Repeat every line of the data exactly; the pictures stay out.

- - - -

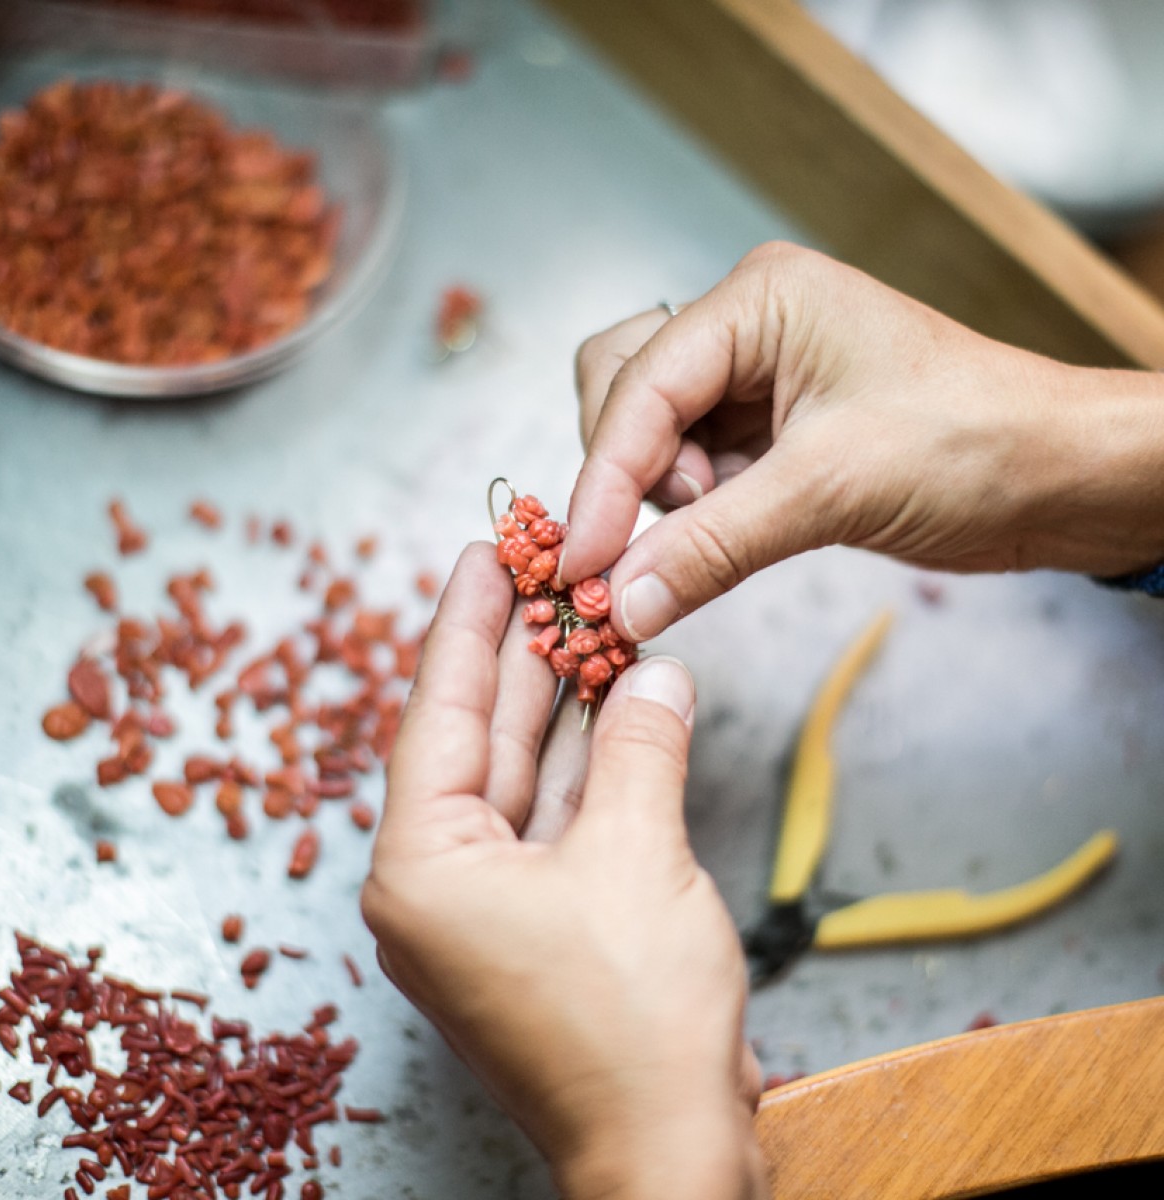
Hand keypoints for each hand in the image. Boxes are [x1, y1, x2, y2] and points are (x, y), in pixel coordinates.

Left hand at [362, 543, 767, 1199]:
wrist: (670, 1153)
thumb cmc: (633, 1024)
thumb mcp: (636, 856)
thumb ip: (638, 748)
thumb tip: (655, 672)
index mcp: (424, 866)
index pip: (438, 713)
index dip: (465, 624)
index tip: (484, 552)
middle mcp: (440, 880)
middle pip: (479, 736)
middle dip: (517, 653)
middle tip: (543, 570)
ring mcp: (491, 902)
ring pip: (523, 773)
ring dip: (561, 703)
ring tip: (588, 618)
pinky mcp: (540, 919)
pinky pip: (556, 815)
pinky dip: (588, 762)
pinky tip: (618, 701)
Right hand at [561, 242, 1163, 641]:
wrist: (1058, 477)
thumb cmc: (975, 444)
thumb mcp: (829, 491)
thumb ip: (710, 546)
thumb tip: (621, 601)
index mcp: (758, 301)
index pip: (638, 387)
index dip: (602, 480)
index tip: (581, 563)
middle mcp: (745, 328)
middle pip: (621, 393)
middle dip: (633, 471)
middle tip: (685, 525)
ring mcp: (753, 380)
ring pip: (649, 435)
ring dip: (663, 495)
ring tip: (729, 522)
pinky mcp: (767, 432)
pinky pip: (691, 471)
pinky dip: (691, 513)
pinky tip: (735, 531)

- - - -

Completed task:
Hand keypoints for each hand in the image. Boxes are [x1, y1, x2, y2] and points are (x, y), in pixel coordinates.

Left hand at [362, 543, 767, 1199]:
wrist: (670, 1153)
thumb cmc: (633, 1024)
thumb mcp: (636, 856)
thumb ip: (638, 748)
thumb tip: (655, 672)
index mcp: (424, 866)
index pip: (438, 713)
index dip: (465, 624)
index tip: (484, 552)
middle mcp: (440, 880)
middle pip: (479, 736)
middle dip: (517, 653)
middle tip: (543, 570)
ring mcp: (491, 902)
ring pip: (523, 773)
ring dip: (561, 703)
ring tip: (588, 618)
pinky mcp: (540, 919)
pinky pip: (556, 815)
pinky dip: (588, 762)
pinky tip: (618, 701)
Right hand at [561, 242, 1163, 641]:
wrist: (1058, 477)
thumb cmc: (975, 444)
thumb mcp: (829, 491)
thumb ip: (710, 546)
thumb tip: (621, 601)
index mcp: (758, 301)
index pip: (638, 387)
index dip: (602, 480)
index tip: (581, 563)
middle mcp: (745, 328)
middle pip: (621, 393)
middle dip: (633, 471)
middle tip: (685, 525)
ring mcp: (753, 380)
ring pip: (649, 435)
ring dip: (663, 495)
ring tip: (729, 522)
pinky mcp: (767, 432)
pinky pip: (691, 471)
pinky dip: (691, 513)
pinky tip: (735, 531)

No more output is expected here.